Utilizziamo tutte queste componenti per far nostro lo spazio nelle tre dimensioni, creando non solo semplice esposizione ma creando una vera e propria dimensione narrante.

Il negozio olistico


Il cliente si trova in un spazio relazionale complesso dove l’ampiezza e la profondità di gamma non sono i fattori di maggiore importanza, ciò che conta maggiormente è l’interazione fra questi, il servizio che li accompagna, il luogo che li contiene.

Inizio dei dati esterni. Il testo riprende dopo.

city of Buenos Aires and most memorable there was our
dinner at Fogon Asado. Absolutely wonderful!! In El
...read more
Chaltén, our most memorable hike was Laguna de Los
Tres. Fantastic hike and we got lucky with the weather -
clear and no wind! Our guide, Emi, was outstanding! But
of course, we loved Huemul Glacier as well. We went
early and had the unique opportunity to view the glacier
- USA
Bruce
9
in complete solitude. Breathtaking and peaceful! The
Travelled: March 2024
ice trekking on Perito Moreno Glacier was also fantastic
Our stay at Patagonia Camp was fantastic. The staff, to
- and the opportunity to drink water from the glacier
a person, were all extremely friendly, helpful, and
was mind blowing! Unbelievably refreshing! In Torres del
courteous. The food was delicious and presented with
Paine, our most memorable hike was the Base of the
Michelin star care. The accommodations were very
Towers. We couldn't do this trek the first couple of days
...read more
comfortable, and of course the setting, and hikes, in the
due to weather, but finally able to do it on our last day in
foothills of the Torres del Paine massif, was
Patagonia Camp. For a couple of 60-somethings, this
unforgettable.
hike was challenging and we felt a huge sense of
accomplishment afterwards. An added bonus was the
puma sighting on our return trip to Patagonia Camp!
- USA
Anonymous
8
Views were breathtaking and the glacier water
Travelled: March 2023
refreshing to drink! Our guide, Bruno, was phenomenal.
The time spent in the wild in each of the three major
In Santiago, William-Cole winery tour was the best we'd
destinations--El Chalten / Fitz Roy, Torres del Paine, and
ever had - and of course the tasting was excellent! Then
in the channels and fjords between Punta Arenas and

Una sorta di spazio commerciale solistico dove l’olismo, secondo Wikipedia, rappresenta una posizione filosofica (dal greco holon, cioè tutto) che è basata sull'idea che le proprietà di un sistema, in questo caso il punto di vendita, non possano essere spiegate esclusivamente tramite le sue componenti. La parola, insieme all'aggettivo olistico, è stata coniata negli anni Venti da Jan Smuts. Secondo l'Oxford English Dictionary, Smuts ha definito l'olismo come "la tendenza, in natura, a formare interi che sono più grandi della somma delle parti attraverso l'evoluzione creativa".
Questa potrebbe essere la strada per il futuro e cercheremo di capire se veramente è percorribile e a quali condizioni.